Hm, KB_STOP_IO sets piDev_g.stopIO, which is honored by DIO, AIO and Gateway code, but not by MIO code. Looks like a bug.

Also the DIO, AIO and gateway code are buggy: we cannot set a variable in one thread (e.g the one that executes the ioctl from userspace) and then expect the new value to be perceived by another thread if no synchronization primitives are involved. We could declare piDev_g.stopIO as volatile but that is frawned upon in kernel code. So we should rather use a dedicated lock for this (we could also use memory barriers but this is harder to get right and also there is no significant advantage over using a lock like e.g a mutex).

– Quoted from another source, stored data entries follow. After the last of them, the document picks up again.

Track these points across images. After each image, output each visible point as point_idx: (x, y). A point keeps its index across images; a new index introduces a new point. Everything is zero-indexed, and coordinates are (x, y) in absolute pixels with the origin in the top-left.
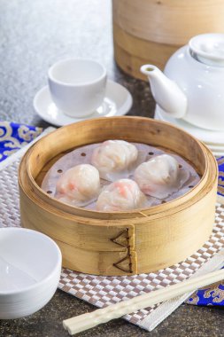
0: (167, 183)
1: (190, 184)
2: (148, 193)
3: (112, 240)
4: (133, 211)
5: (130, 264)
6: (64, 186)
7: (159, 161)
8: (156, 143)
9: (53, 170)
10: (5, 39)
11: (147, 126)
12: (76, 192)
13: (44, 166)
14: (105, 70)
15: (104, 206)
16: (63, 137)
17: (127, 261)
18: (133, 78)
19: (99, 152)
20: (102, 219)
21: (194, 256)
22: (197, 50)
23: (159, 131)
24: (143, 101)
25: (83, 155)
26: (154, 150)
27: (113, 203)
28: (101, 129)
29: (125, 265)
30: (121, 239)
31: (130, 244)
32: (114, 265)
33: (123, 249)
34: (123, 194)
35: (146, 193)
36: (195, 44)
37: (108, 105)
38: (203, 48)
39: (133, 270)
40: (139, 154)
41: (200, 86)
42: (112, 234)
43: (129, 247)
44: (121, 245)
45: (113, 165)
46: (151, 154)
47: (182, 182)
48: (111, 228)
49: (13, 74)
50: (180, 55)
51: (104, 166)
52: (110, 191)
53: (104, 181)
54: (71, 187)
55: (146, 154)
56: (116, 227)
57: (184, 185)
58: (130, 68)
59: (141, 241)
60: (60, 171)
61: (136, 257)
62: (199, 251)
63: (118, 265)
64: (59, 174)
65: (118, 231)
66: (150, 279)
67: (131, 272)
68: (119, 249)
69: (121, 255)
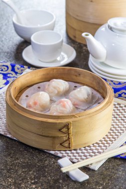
0: (87, 101)
1: (98, 102)
3: (60, 130)
4: (71, 114)
5: (69, 144)
6: (31, 103)
7: (82, 89)
8: (78, 81)
9: (24, 95)
10: (7, 21)
11: (73, 72)
12: (38, 106)
14: (62, 37)
15: (54, 113)
16: (28, 78)
17: (68, 142)
18: (77, 42)
19: (49, 85)
20: (54, 119)
22: (112, 25)
23: (79, 75)
24: (82, 54)
25: (39, 88)
26: (77, 85)
27: (59, 111)
29: (66, 144)
30: (64, 130)
31: (70, 132)
32: (61, 144)
33: (66, 135)
34: (64, 106)
35: (76, 106)
36: (111, 22)
37: (63, 56)
38: (115, 24)
39: (70, 146)
40: (70, 87)
42: (60, 127)
43: (69, 134)
44: (65, 133)
45: (56, 92)
46: (76, 87)
47: (94, 101)
48: (59, 123)
49: (11, 39)
50: (103, 29)
52: (58, 104)
53: (52, 101)
54: (35, 104)
55: (73, 87)
56: (62, 123)
57: (95, 103)
58: (75, 37)
59: (75, 131)
60: (27, 96)
61: (73, 140)
62: (104, 138)
63: (63, 144)
64: (26, 98)
65: (63, 125)
66: (78, 153)
67: (70, 148)
68: (63, 135)
69: (65, 138)
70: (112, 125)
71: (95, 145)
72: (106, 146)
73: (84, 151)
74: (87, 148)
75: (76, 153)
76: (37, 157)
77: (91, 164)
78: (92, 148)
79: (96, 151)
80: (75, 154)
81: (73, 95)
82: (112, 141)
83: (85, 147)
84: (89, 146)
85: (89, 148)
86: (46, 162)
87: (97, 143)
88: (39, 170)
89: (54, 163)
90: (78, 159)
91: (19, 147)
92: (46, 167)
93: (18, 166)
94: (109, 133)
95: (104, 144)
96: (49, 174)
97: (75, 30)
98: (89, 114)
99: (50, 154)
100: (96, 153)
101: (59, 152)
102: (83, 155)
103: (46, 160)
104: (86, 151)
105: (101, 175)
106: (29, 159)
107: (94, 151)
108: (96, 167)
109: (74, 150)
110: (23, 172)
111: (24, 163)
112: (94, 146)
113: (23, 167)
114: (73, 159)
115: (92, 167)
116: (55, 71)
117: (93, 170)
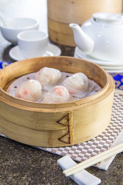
0: (83, 88)
2: (73, 95)
3: (58, 122)
4: (71, 102)
5: (69, 138)
6: (21, 93)
8: (70, 71)
9: (12, 87)
11: (64, 61)
12: (29, 96)
13: (6, 85)
15: (49, 102)
17: (68, 136)
21: (103, 133)
23: (71, 63)
25: (28, 78)
27: (54, 100)
28: (37, 64)
29: (66, 139)
30: (64, 121)
31: (70, 124)
32: (59, 139)
33: (65, 127)
39: (71, 142)
41: (99, 36)
42: (58, 118)
43: (69, 126)
44: (64, 125)
45: (48, 81)
46: (67, 76)
51: (43, 82)
52: (52, 93)
53: (44, 91)
54: (26, 93)
56: (60, 113)
57: (92, 90)
59: (76, 122)
60: (15, 87)
61: (73, 133)
62: (106, 130)
63: (62, 139)
64: (15, 89)
65: (62, 115)
66: (80, 149)
67: (70, 143)
68: (62, 128)
69: (64, 132)
70: (112, 115)
71: (98, 138)
72: (112, 139)
73: (87, 146)
74: (89, 142)
75: (78, 149)
76: (31, 156)
77: (99, 163)
78: (96, 142)
79: (102, 146)
80: (77, 151)
81: (67, 83)
82: (117, 132)
83: (87, 142)
84: (91, 140)
85: (92, 143)
86: (43, 162)
87: (99, 136)
88: (34, 174)
89: (52, 163)
90: (81, 157)
91: (9, 146)
92: (43, 169)
93: (8, 170)
94: (111, 123)
95: (108, 136)
96: (48, 178)
97: (57, 33)
98: (92, 101)
99: (46, 152)
100: (102, 148)
101: (56, 149)
102: (86, 151)
103: (42, 160)
104: (89, 147)
105: (114, 176)
106: (21, 160)
107: (99, 145)
108: (106, 166)
109: (75, 145)
110: (14, 177)
111: (15, 165)
112: (97, 140)
113: (14, 171)
114: (75, 157)
115: (100, 166)
116: (44, 60)
117: (103, 170)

linosanfilippo-kunbus commented 2 years ago

So I think a lot of the commits in this series make sense but lockReset is a bit of a misnomer. What you're really doing is serializing certain user space accesses. Maybe lockIoctl or something like that?

Sure we can rename that lock. The easiest way would have been to simply take the lock before any ioctl is executed and then release it afterwards. Actually that was the case in earlier kernel versions, when the ioctl() function was protected by the BKL (big kernel lock - which is also the reason for the name "unlocked_ioctl" for the ioctl we use nowadays...)

l1k commented 2 years ago

Some ioctl types are fine to be submitted multiple times in parallel, e.g. GET_VALUE and SET_VALUE. So a global lock for all ioctls doesn't seem right. We need to apply it selectively only to certain ioctl types.

linosanfilippo-kunbus commented 2 years ago

I just pushed a new series of patches. This series is much shorter than the one before because it only fixes the reported issue, i.e. it protects the piControl module from multiple concurrent running ioctls that might end up calling PiBridgeMaster_Stop() in parallel and as a consequence stopping the revpi_gate_rcv_thread more than once.

l1k commented 2 years ago

In the KB_UPDATE_DEVICE_FIRMWARE commit, you need to add rt_mutex_unlock() calls in the two places where -EFAULT is returned in the Too many modules and No module to update checks.

linosanfilippo-kunbus commented 2 years ago

In the KB_UPDATE_DEVICE_FIRMWARE commit, you need to add rt_mutex_unlock() calls in the two places where -EFAULT is returned in the Too many modules and No module to update checks.

This code is commented out. Should not we simply remove this?